Myrna Silveira Brandão

Na cidade de Galiza, no final do Século XIX, duas jovens – Elisa Sanchez Loriga e Marcela Gracia Ibeas – se apaixonaram e iniciaram uma relação lésbica que culminou no primeiro casamento registrado entre duas mulheres na Espanha. Esse caso real é o tema de “Elisa y Marcela”, novo filme de Isabel Coixet, destaque da mostra oficial e concorrente ao Urso de Ouro nesta 69ª edição do Festival de Berlim.

Marcela conheceu Elisa em A Coruña, em 1885, em seu primeiro dia de escola, nascendo uma profunda amizade entre as duas. Com o tempo, os pais de Marcela desconfiam da verdadeira natureza de sua amizade e a mandam embora para um colégio interno. Os anos se passaram, mas os sentimentos de uma pela outra só ficaram mais fortes.

Quando Marcela retorna à Galícia, ela tenta ter uma vida feliz com Elisa. Mas as duas enfrentam severa oposição e encontram uma inusitada solução para o caso: uma delas se disfarça de homem.

As protagonistas são as jovens atrizes espanholas Natalia de Molina (duas vezes ganhadora do prêmio Goya de melhor atriz por “Living is Easy with Eyes Closed”, de David Trueba, e “Food and Shelter”, de Juan Miguel del Castillo) e Greta Fernández, estrela de “A próxima pele”, de Isa Campo e Isaki Lacuesta.

O roteiro foi escrito por Coixet baseado em pesquisa pessoal que ela fez e também na desenvolvida por Narciso San Gabriel, um estudioso da Universidade de Corunha que dedicou 15 anos de sua vida para investigar os fatos reais da história e Elisa e Marcela – que inclui até rumores de que uma delas havia envenenado um homem.

As imagens expressam uma grande ternura e mostram uma recriação rigorosa e rica da vida e das maneiras da Galícia da época.

O afinado elenco é mérito também da diretora. Coixet é conhecida por seu ótimo trabalho com atores, permitindo-lhes grande espaço para improvisação e criatividade.

A trilha sonora da compositora galega Sofia Oriana Infante e a fotografia de Jennifer Cox são completamente adequadas à trama.
Filmado em preto e branco, é um filme que traz um tema poderoso realizado por um time predominantemente feminino.

“Eu não procuro histórias de mulheres fortes.

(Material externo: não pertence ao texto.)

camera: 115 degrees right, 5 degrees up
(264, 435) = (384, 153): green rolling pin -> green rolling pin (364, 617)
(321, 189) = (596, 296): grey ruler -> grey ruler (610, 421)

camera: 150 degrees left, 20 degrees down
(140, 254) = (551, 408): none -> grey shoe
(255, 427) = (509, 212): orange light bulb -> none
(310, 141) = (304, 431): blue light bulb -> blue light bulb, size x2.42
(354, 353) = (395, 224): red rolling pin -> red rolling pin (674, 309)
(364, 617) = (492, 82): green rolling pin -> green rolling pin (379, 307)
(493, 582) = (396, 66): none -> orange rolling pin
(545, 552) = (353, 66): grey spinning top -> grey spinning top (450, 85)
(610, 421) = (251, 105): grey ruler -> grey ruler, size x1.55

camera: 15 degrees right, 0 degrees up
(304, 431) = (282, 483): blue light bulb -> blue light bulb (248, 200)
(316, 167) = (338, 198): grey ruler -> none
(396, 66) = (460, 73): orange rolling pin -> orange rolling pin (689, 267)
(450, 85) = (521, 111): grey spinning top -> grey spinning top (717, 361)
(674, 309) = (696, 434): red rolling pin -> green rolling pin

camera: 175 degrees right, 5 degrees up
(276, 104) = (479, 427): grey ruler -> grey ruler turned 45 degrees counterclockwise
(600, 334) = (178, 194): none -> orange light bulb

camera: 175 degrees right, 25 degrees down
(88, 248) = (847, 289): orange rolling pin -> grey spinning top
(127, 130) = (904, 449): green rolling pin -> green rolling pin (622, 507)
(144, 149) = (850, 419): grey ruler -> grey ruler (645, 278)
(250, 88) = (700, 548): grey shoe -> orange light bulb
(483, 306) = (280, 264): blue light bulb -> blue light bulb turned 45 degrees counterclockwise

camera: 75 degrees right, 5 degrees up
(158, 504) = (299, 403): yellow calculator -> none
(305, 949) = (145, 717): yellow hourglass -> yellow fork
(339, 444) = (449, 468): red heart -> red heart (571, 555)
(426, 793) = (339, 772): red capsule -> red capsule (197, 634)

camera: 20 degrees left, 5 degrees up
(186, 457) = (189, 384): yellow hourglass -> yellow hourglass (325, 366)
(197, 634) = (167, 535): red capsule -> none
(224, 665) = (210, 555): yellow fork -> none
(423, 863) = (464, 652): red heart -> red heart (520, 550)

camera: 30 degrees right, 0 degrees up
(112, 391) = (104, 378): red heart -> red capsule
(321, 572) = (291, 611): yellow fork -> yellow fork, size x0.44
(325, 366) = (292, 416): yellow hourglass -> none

Elas me encontraram”, disse a cineasta, na coletiva com a imprensa, fazendo uma ressalva.

“O filme não é um manifesto, embora de imediato lembre todos aqueles que são perseguidos por sua homossexualidade”, afirmou.

Coixet explicou que descobriu a história de Elisa e Marcela há dez anos, quando surgiu a ideia do filme.

“Mas houve muitas dificuldades para começar a executar o projeto devido ao temor de alguns produtores, à resistência para que o filme fosse feito em preto e branco, até o entendimento que tivemos com a Netflix que me permitiu ir em frente”, contou, acrescentando que também foi cuidadoso o trabalho para colocar as fontes de luz corretas durante a filmagem.

“A equipe estudou vários filmes dos anos 20 e 30, em especial “Minha rainha”, de Erich von Stroheim (1932)”.

Natalia de Molina falou sobre o preparo que foi necessário para viver Elisa.

“Foi muito importante criar uma química suficiente entre nós para transferir para as telas”, disse a atriz, acrescentando que há muitas Marcelas e Elisas em todo o mundo.

“O importante é que todos possam se casar com quem quiser”, complementou Coixet, que já é veterana em Berlim.

Ela estreou no festival em 1996 com “Confissões de um apaixonado”, fora de competição. “Elisa y Marcela” marca a 4ª vez que ela disputa o Urso de Ouro, já tendo concorrido em 2003 com “Minha Vida sem mim”; em 2008 com “Fatal”; e em 2015 com “Ninguém deseja a noite”, este último estrelado por Juliette Binoche, que, nesta 69ª edição, é Presidente do Júri da mostra oficial.